Reading Code Is Hard

24 Feb 2019

And what that tells us about “good” vs “bad” code

I don’t think I have to convince anyone that reading code is hard. Often its so hard we throw up our hands and rewrite it. There is a saying that “tech-debt is any code that you didn’t write”. Because reading code is hard.

I don’t think I’m going out on a limb when I say: rewriting shipped-and-working code just because you find it hard to read is absolutely the wrong move. You are actively destroying learned knowledge embedded in that code. Knowledge is value.
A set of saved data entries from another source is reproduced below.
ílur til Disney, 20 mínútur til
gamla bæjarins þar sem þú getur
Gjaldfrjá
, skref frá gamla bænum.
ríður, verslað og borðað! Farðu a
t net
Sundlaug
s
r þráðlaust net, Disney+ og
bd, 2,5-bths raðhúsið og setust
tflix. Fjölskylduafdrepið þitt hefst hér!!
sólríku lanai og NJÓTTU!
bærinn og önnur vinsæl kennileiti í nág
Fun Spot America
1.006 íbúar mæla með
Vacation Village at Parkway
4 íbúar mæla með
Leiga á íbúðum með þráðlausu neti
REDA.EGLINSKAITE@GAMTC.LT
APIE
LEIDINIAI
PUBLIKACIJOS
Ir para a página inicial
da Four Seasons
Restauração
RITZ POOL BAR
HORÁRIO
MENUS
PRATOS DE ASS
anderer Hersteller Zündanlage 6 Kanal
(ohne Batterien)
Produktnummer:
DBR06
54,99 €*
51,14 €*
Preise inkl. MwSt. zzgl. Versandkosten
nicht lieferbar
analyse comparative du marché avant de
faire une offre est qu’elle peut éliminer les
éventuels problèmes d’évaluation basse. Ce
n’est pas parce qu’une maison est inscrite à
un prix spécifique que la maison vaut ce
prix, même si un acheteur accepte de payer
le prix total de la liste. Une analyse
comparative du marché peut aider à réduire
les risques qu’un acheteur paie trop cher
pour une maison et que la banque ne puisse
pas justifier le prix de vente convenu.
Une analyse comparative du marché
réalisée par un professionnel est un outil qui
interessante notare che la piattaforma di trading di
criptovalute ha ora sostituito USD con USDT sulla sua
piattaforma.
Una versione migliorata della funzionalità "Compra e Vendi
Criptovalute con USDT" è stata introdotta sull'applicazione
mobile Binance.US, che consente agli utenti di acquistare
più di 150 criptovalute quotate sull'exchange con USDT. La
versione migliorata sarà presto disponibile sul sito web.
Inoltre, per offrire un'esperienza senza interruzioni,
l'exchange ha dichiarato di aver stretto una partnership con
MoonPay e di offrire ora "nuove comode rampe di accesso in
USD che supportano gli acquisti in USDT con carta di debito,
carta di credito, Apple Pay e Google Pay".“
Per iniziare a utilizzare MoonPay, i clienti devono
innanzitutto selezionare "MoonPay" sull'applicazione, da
Engineers who know that learned knowledge is value document their code. They document code because reading code is hard. Reading sentences describing why the code does what it does is easy. That is a way to protect your code from being rewritten and discarded—a way to protect the value you’ve created through your learning. When you find yourself learning about why an existing piece of code does what it does, and there isn’t documentation—go ahead and document it. Even without changing code you can add value to it.

I have the good fortune to be volunteering some time helping folks learn to code. I’m coming to a realization that—they actually know how to “code”. Or rather, they know how to think through a problem in its constituent steps. And they can break steps into smaller steps. What they don’t know is “how to speak computer”. The syntax trips them up constantly. And they don’t have a good map of concept—>syntax. This is why reading code is hard. And its why junior engineers out of college have, largely, the same problems. They may be better with syntax purely out of having spent more time with it, comfort, but they still lack a map that translates a concept into syntax. That is something that comes with confidence and experience.

When people say “Good code is eas(ier) to read” they aren’t saying that reading code is hard. They are saying that; this code is probably documented, and this code clearly demonstrates the concept the code is implementing. Bad code obfuscates what is really happening. Good code makes it front and center. Good code plainly states what was learned in order to write it and why it was written.